What the exercise asks: Count each line below that has "Figure" anywhere in it. Answer with the total alone.

[Dataset entries]
= = = =

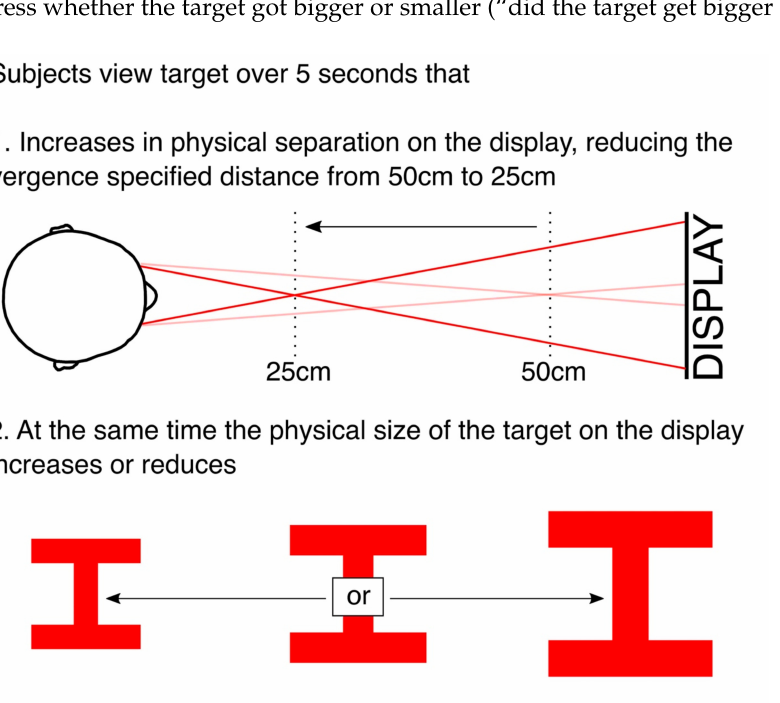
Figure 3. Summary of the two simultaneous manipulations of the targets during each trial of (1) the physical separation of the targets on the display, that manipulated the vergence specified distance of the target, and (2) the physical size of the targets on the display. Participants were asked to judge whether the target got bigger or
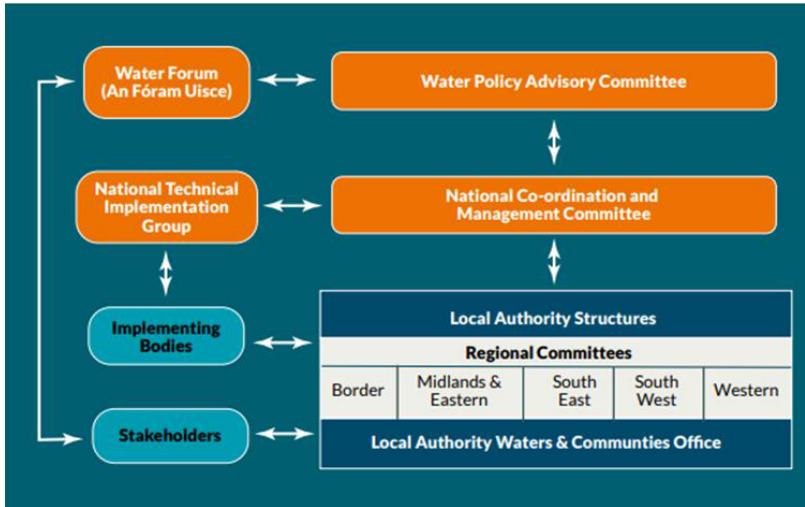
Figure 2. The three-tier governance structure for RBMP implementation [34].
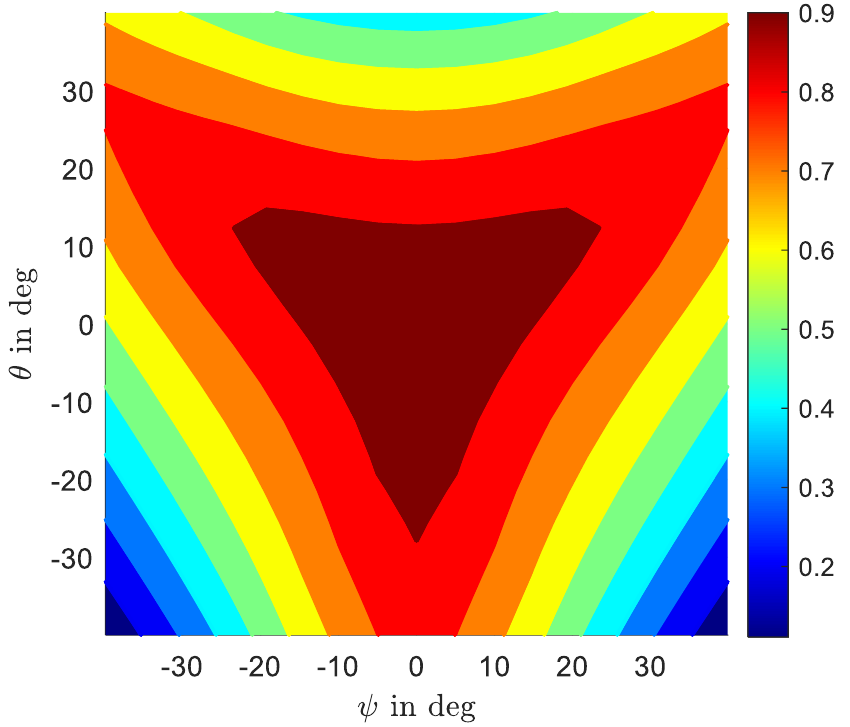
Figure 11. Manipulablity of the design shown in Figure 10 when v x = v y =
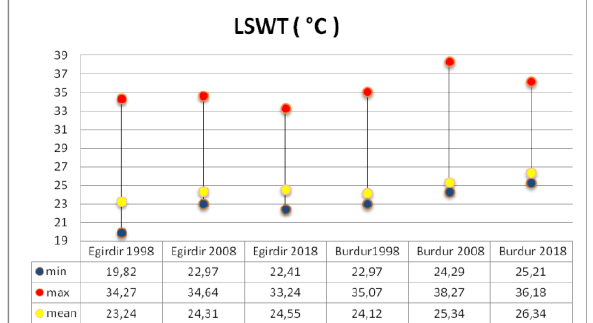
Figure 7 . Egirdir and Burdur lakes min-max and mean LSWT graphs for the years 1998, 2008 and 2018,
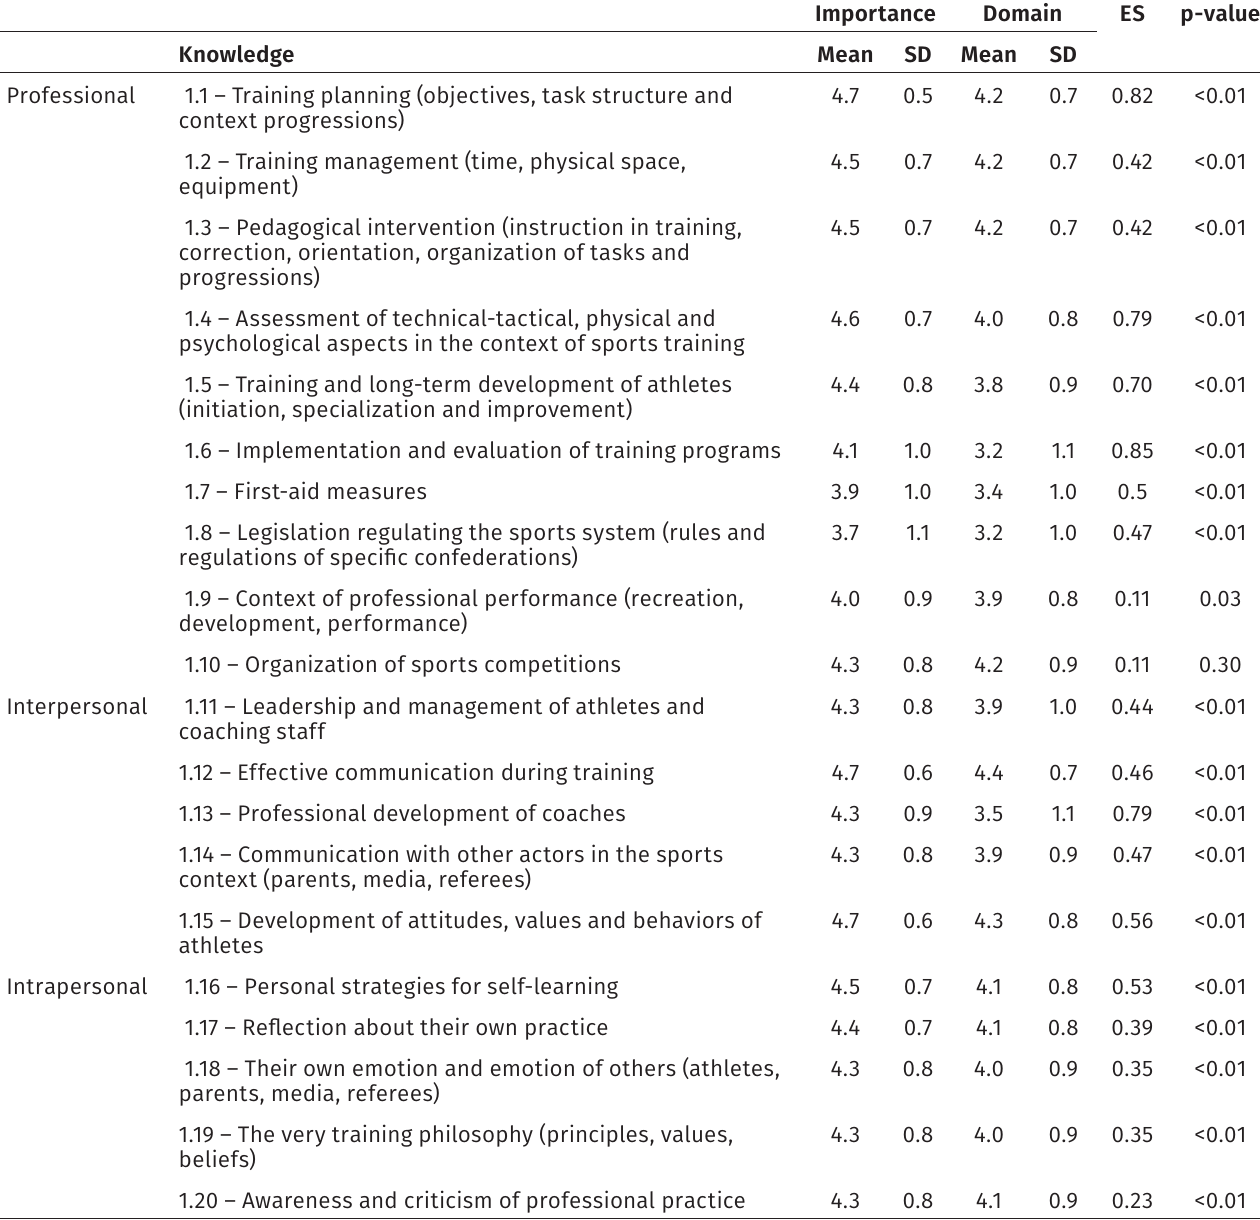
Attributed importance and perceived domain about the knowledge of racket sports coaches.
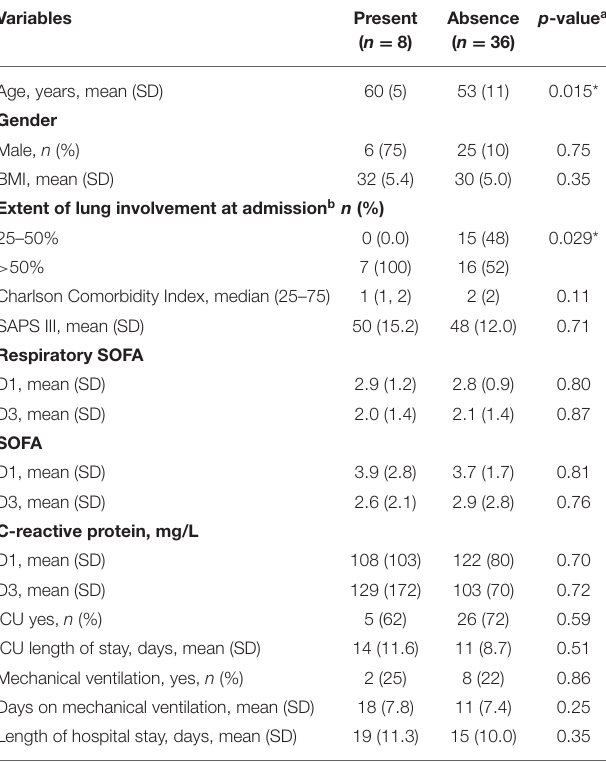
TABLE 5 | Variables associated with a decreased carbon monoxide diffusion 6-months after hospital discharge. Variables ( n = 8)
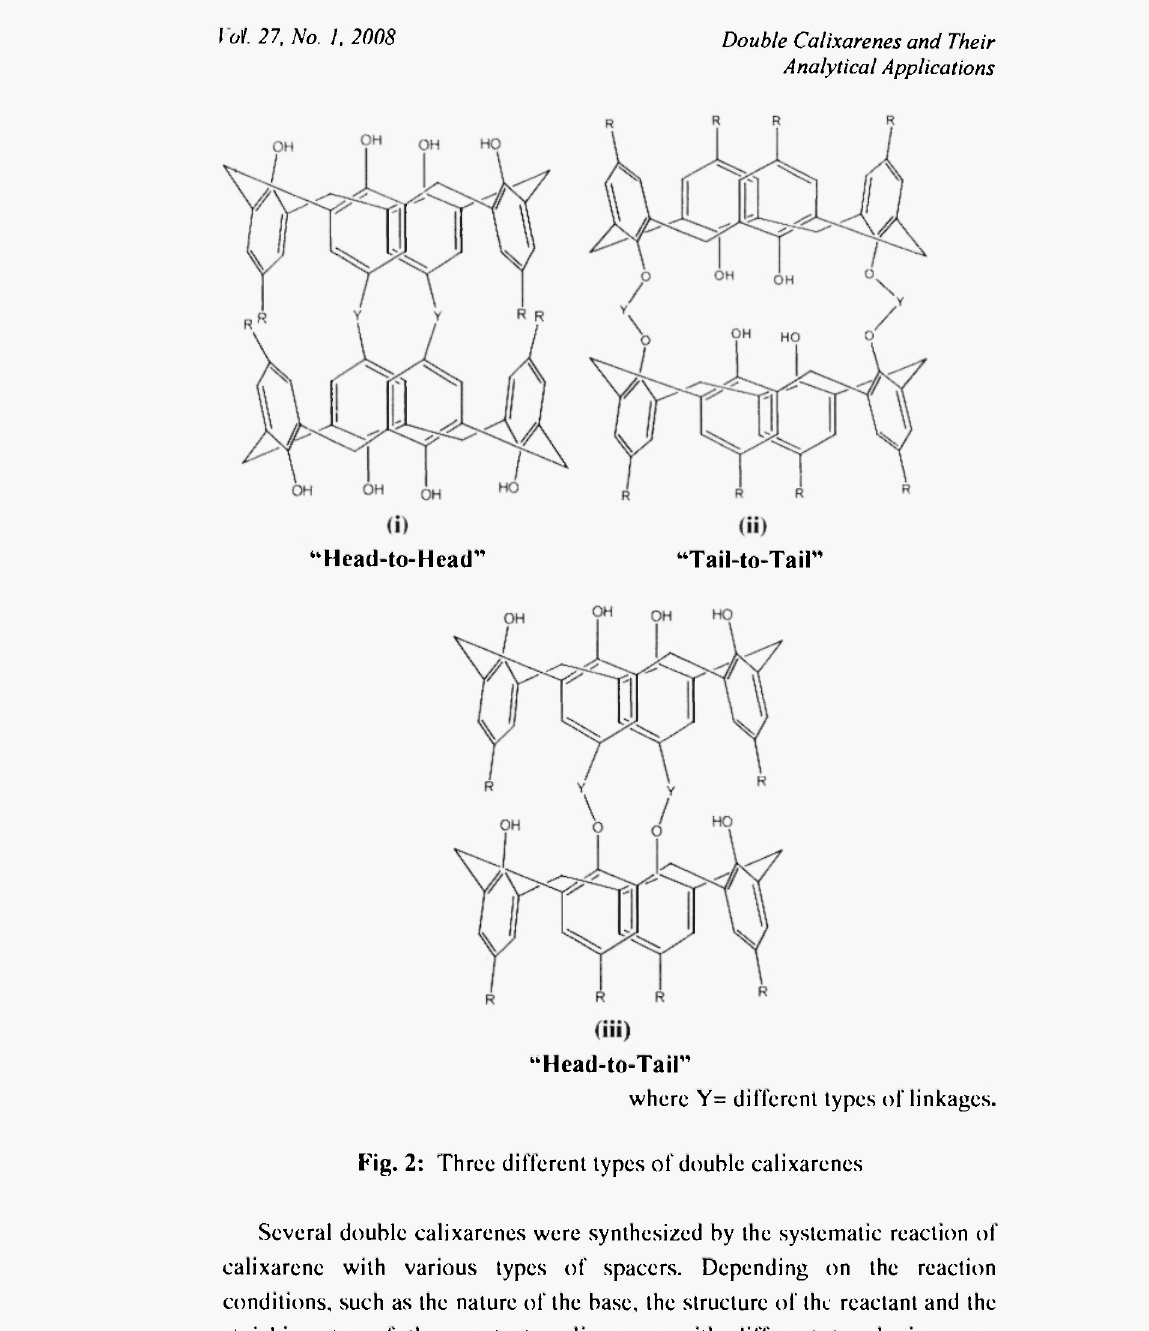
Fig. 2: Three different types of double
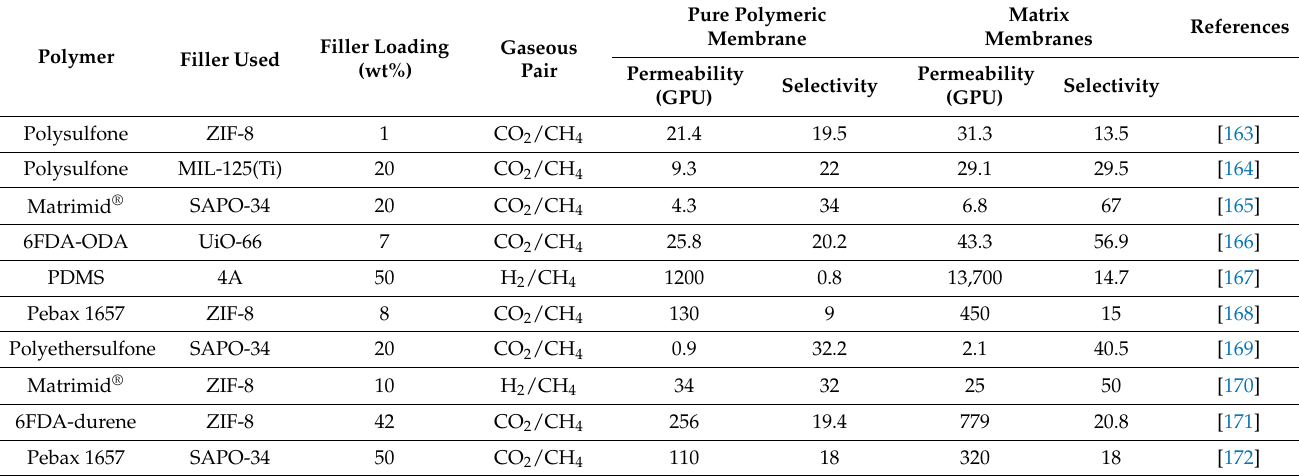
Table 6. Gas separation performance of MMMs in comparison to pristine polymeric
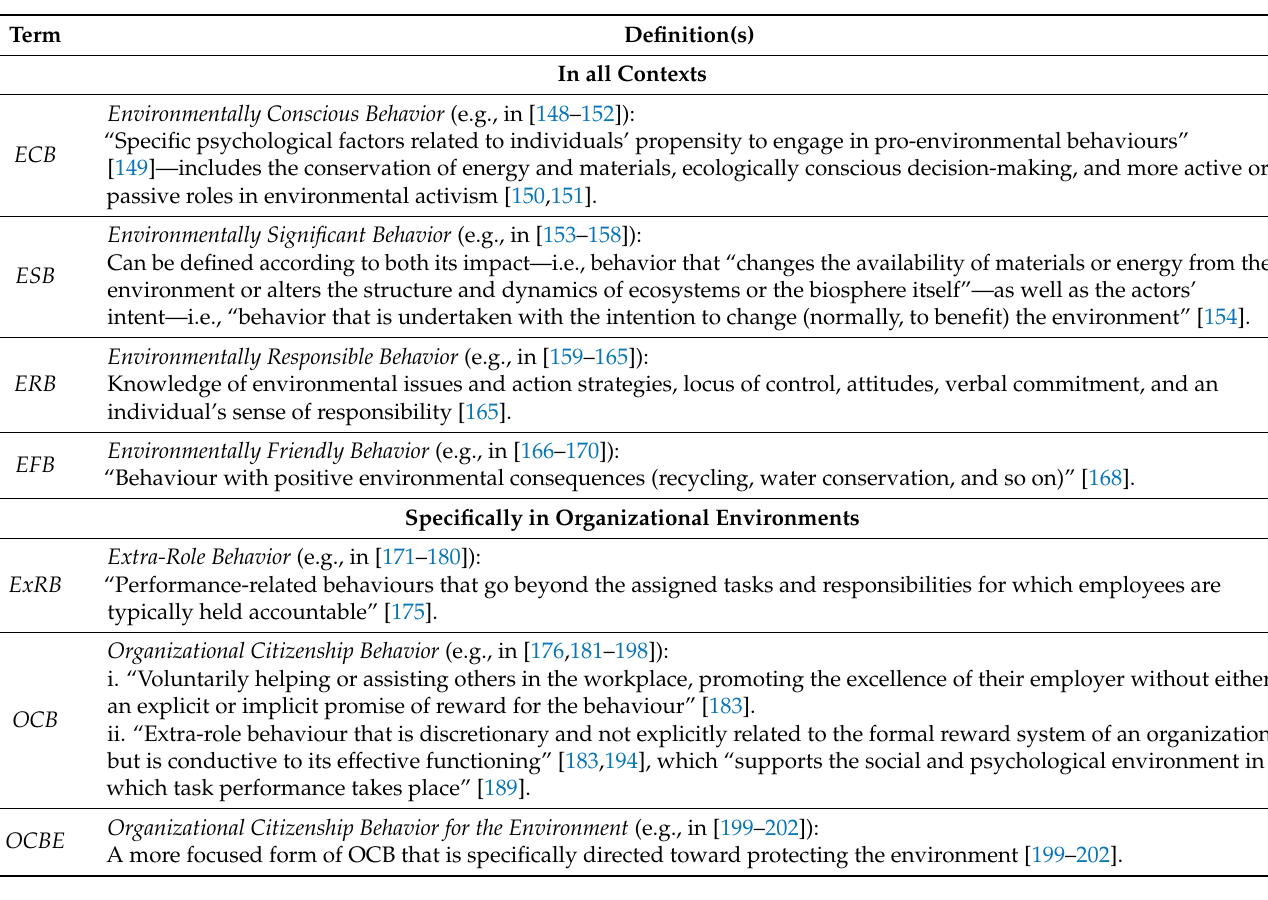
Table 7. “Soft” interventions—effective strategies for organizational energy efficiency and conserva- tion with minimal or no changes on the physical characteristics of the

= = = =

Result: 4